--- Your objective ---
The answer must consist solely of the lines below starting at the one containing "scroll(512, 266, down, 9)" and ending at the one containing "key(Return)", repeated exactly, with both ends included and all pictures omitted.

--- Provided records ---

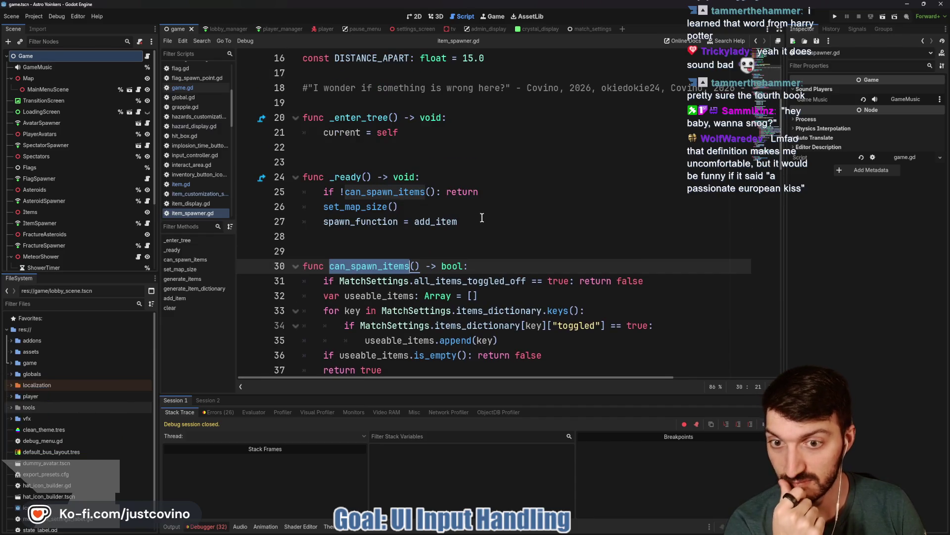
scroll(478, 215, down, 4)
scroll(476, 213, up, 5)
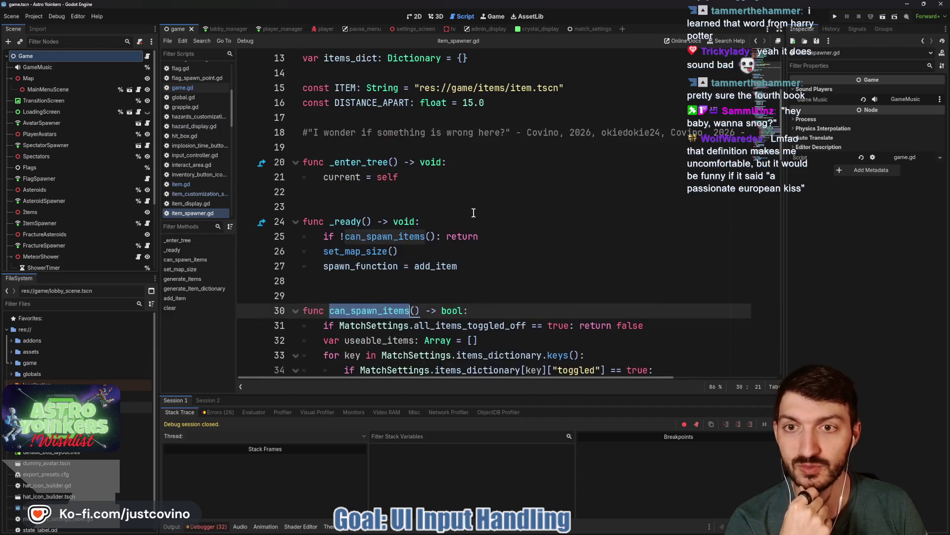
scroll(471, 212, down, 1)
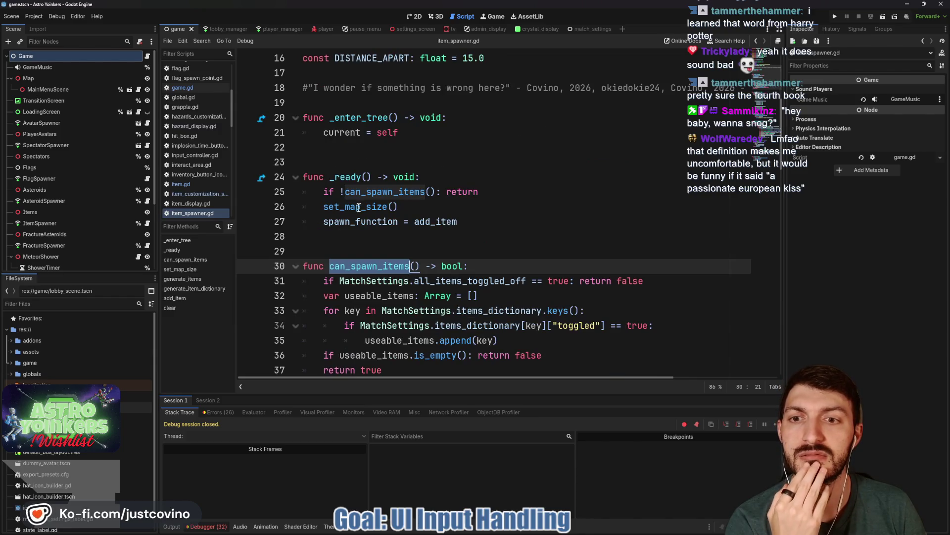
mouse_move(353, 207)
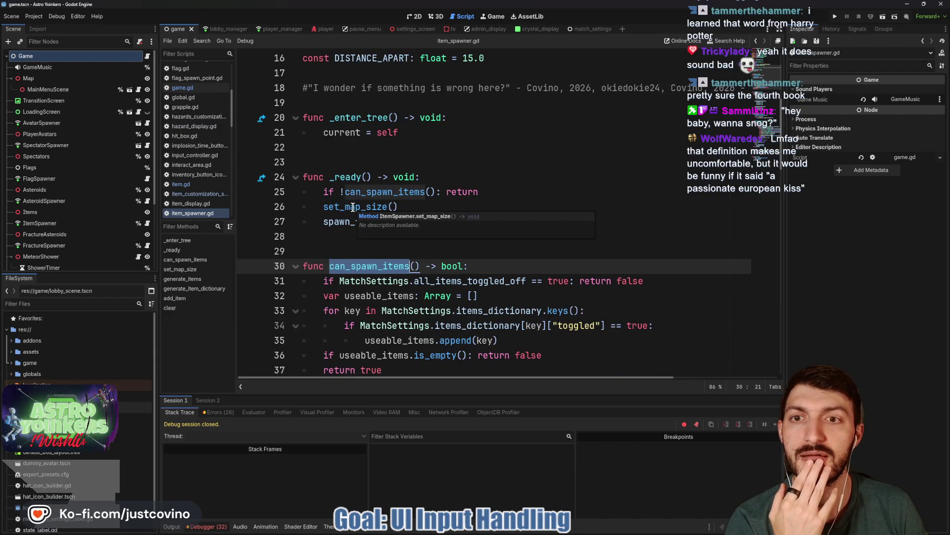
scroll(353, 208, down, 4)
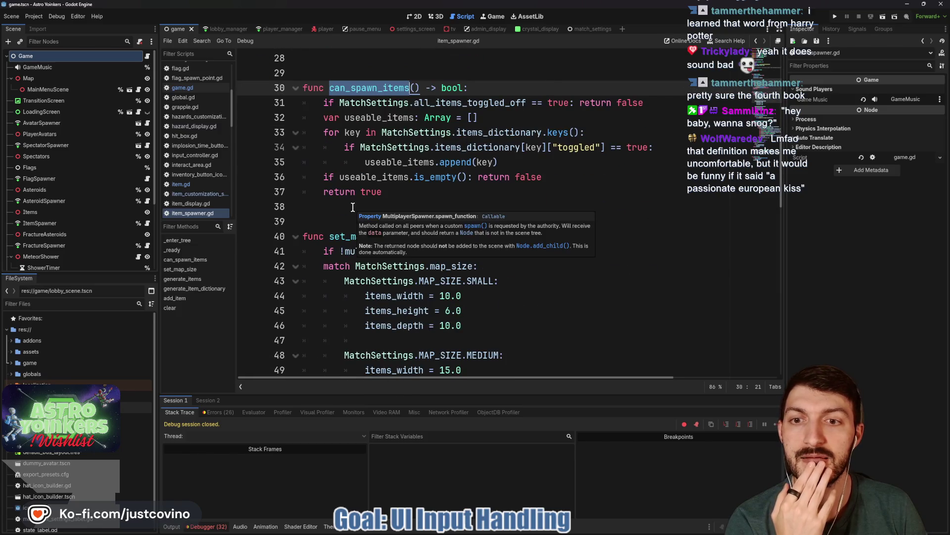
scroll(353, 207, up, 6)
--
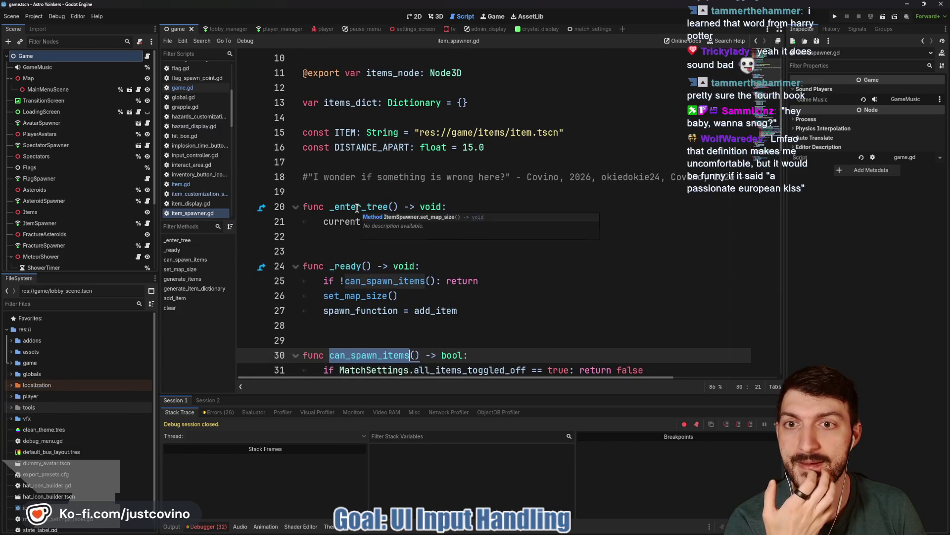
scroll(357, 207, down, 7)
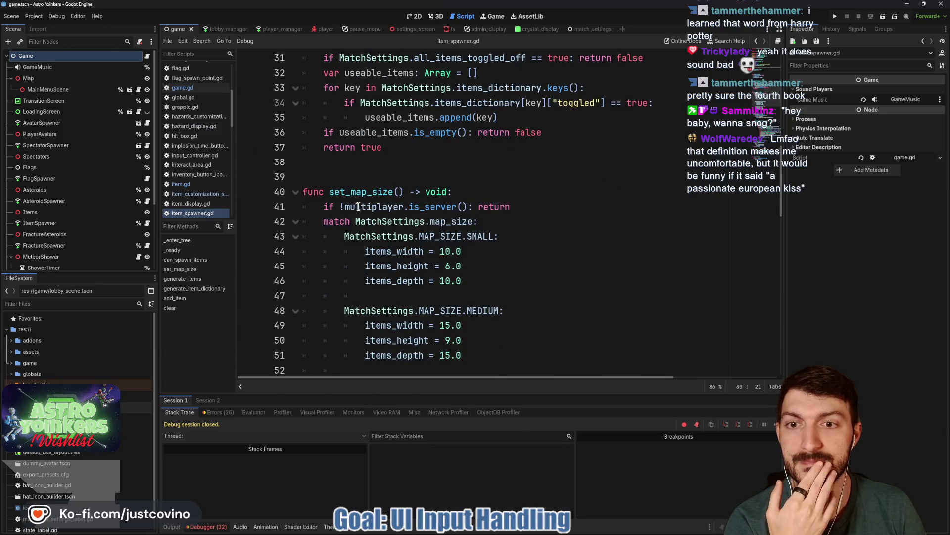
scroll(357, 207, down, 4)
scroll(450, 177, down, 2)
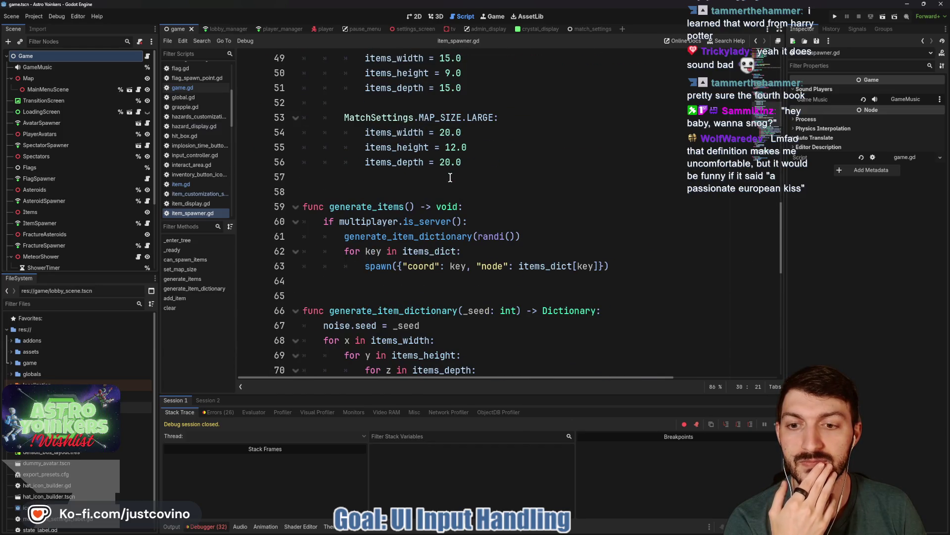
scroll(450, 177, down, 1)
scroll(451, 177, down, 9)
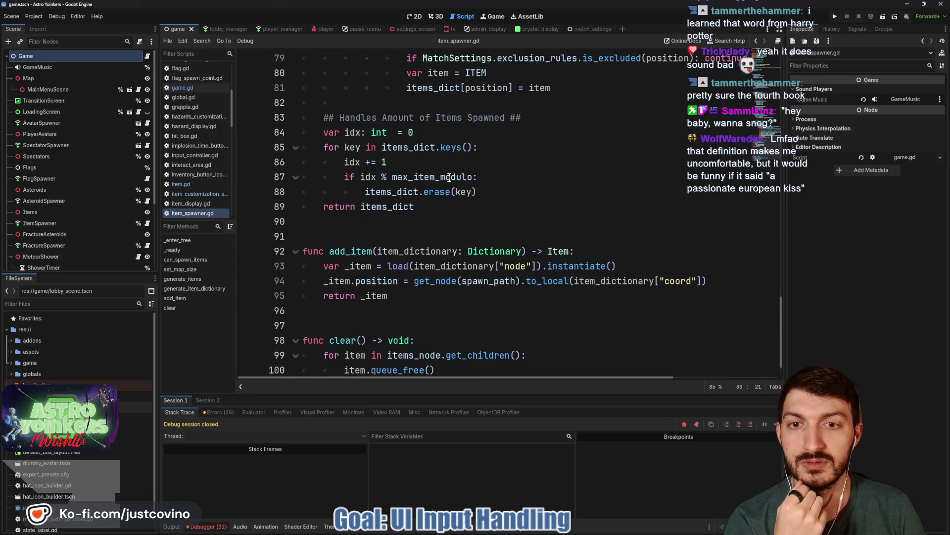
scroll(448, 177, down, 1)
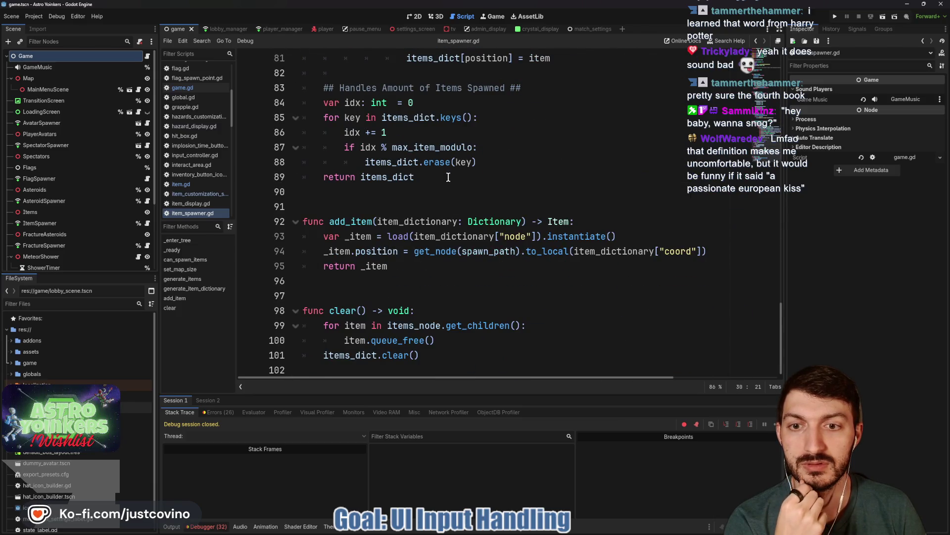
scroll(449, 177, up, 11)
...
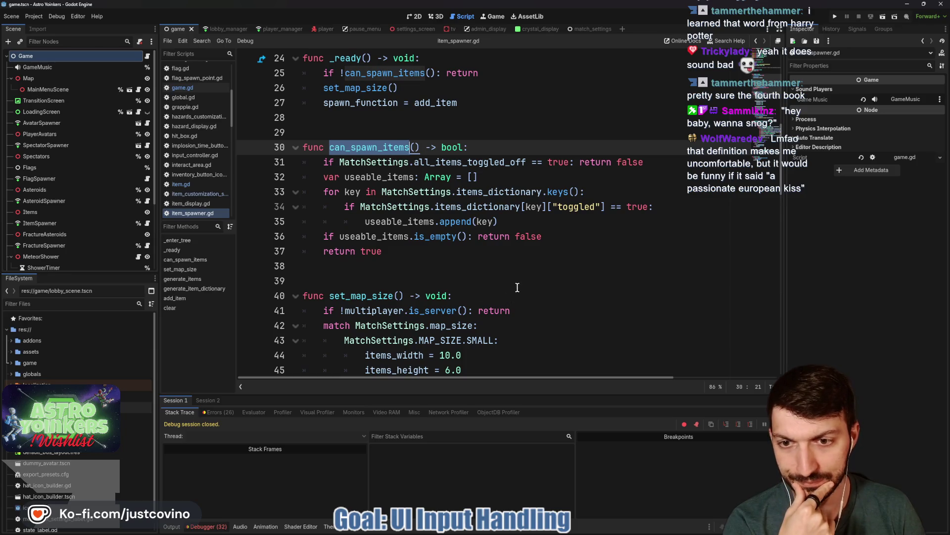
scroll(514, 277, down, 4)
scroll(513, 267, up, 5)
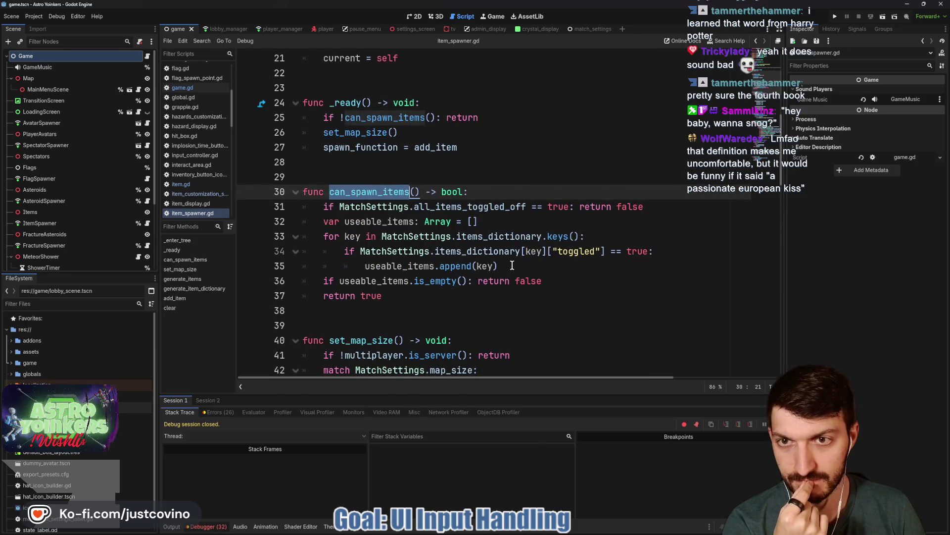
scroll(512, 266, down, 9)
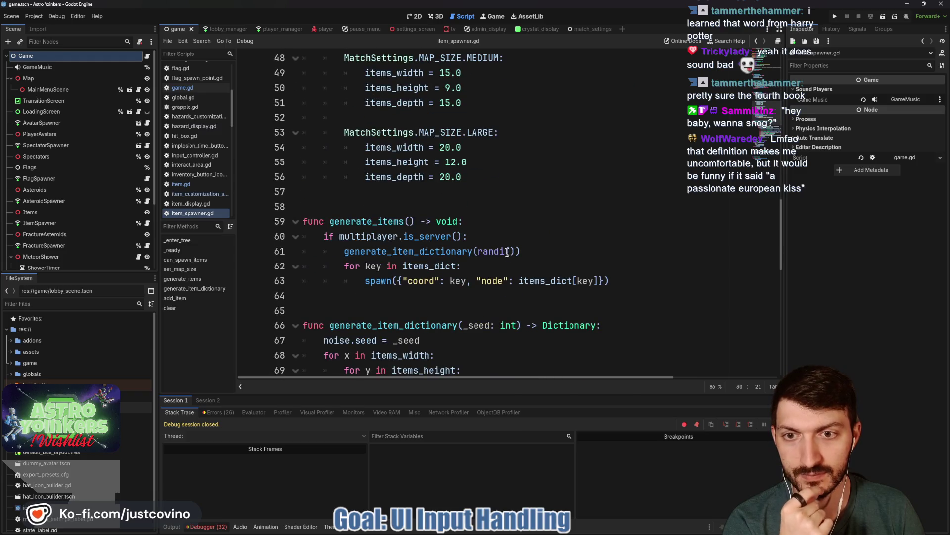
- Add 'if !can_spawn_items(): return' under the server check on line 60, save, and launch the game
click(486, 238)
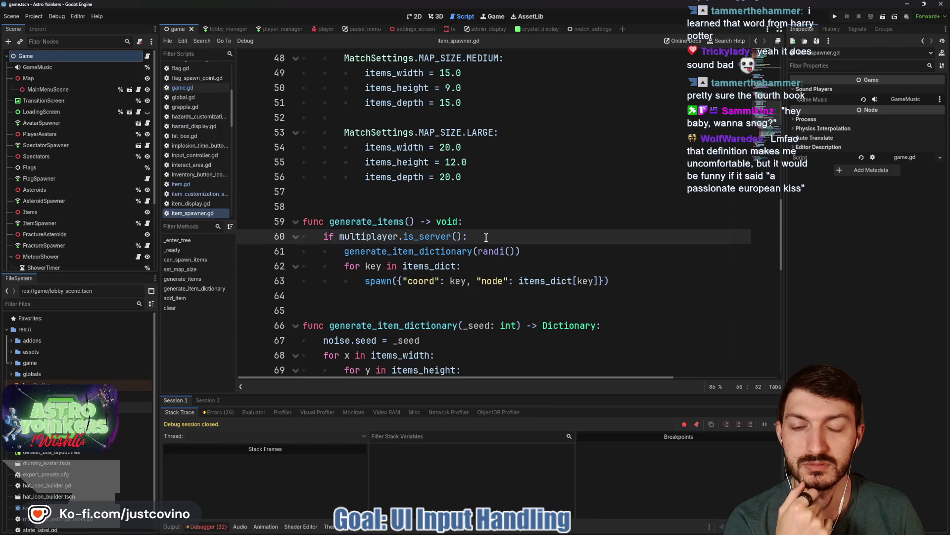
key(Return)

--- The answer ---
scroll(512, 266, down, 9)
- Add 'if !can_spawn_items(): return' under the server check on line 60, save, and launch the game
click(486, 238)
key(Return)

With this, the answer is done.